- Video viral petani di Tuban menggunakan drone memicu diskusi mengenai kemampuan teknologi drone dalam mengangkat beban manusia.
- Drone logistik seperti DJI FlyCart 100 dirancang khusus untuk distribusi barang berat, bukan sebagai transportasi penumpang manusia.
- Perusahaan EHang asal China mengembangkan drone EHang 184 sebagai kendaraan udara listrik khusus untuk mengangkut satu penumpang.
Apakah Ada Drone Khusus Pengangkut Manusia?
Selain drone logistik, perkembangan teknologi juga melahirkan drone yang sejak awal memang dirancang sebagai kendaraan untuk mengangkut penumpang.
Salah satu yang paling dikenal adalah EHang 184, drone buatan perusahaan teknologi asal China bernama EHang yang mulai diperkenalkan dan diuji coba pada 2018 di Kota Guangzhou.
Berbeda dengan drone pengangkut barang, EHang 184 memang dibuat sebagai kendaraan udara tanpa awak yang dapat membawa satu orang penumpang.
Drone ini menggunakan tenaga listrik dan mampu mengangkut penumpang dengan berat maksimal sekitar 100 kilogram.
Dalam sekali penerbangan, EHang 184 dapat terbang selama kurang lebih 23 menit dengan kecepatan maksimum mencapai 100 kilometer per jam.
Perusahaan pengembangnya juga mengungkapkan bahwa EHang 184 telah melewati lebih dari 1.000 kali uji terbang sebelum diperkenalkan kepada publik.
Selain itu, drone ini dirancang mampu bertahan pada kecepatan angin hingga sekitar 50 kilometer per jam, sehingga memiliki tingkat kestabilan yang lebih baik saat beroperasi.

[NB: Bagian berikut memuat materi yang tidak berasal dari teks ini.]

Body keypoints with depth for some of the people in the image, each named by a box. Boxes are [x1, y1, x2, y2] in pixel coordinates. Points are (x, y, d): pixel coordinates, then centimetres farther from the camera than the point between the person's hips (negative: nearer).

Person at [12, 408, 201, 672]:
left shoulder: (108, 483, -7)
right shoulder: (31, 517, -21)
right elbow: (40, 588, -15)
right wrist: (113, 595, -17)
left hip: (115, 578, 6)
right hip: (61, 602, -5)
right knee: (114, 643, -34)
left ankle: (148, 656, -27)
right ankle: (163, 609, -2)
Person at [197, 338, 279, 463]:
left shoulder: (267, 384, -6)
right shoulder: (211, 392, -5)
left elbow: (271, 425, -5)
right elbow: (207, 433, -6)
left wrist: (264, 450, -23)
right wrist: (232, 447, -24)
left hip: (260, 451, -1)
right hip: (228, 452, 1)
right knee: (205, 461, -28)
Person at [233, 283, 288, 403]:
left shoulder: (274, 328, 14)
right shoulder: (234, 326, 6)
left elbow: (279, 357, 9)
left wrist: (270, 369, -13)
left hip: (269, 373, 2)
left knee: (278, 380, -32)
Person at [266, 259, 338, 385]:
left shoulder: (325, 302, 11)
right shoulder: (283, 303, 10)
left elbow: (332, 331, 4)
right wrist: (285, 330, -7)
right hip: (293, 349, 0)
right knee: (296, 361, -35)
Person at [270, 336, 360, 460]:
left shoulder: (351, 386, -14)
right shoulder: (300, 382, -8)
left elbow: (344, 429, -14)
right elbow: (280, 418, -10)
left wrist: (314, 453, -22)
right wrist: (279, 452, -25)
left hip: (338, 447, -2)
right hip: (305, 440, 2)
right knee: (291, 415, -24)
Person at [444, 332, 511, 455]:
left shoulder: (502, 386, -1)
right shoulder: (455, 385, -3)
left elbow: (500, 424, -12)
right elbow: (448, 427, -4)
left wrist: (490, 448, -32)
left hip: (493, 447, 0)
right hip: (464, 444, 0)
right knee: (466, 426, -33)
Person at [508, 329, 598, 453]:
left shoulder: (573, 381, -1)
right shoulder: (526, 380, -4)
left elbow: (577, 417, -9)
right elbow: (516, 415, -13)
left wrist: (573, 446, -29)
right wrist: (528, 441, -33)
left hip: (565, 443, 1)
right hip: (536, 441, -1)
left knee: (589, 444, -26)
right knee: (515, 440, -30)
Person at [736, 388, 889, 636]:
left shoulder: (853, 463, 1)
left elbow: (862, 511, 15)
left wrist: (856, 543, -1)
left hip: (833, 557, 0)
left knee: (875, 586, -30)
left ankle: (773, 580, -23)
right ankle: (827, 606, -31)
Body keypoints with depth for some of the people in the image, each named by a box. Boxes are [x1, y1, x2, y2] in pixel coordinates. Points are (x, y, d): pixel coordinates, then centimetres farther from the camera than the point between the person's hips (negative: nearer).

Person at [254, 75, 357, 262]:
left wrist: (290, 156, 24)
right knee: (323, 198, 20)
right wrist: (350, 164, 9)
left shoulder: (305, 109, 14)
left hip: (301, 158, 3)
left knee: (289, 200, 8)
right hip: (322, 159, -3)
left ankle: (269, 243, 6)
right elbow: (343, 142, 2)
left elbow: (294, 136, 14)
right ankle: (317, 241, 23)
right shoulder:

Pengembangan EHang 184 dilakukan bukan hanya untuk transportasi pribadi, tetapi juga diarahkan bagi berbagai kebutuhan lain, seperti ambulans udara hingga sektor pariwisata.
Pendiri EHang, Derrick Xiong, menjelaskan teknologi tersebut dikembangkan untuk menghadirkan pilihan transportasi yang lebih praktis di masa depan.
"Pesawat tanpa awak ini akan membantu warga menghindari macet di jalan-jalan. Tapi kami juga sedang mengembangkan aplikasi lainnya. Kami memikirkan tentang angkutan transportasi darurat, atau kami bisa juga mengantar pasien ke rumah sakit, atau transportasi pariwisata. Kalian tahu, seperti terbang dari satu pulau ke pulau lain," kata Derrick Xiong
EHang 184 akan dipasarkan dengan kisaran harga sekitar 200.000 hingga 300.000 USD, menjadikannya salah satu pionir kendaraan udara pribadi berbasis listrik.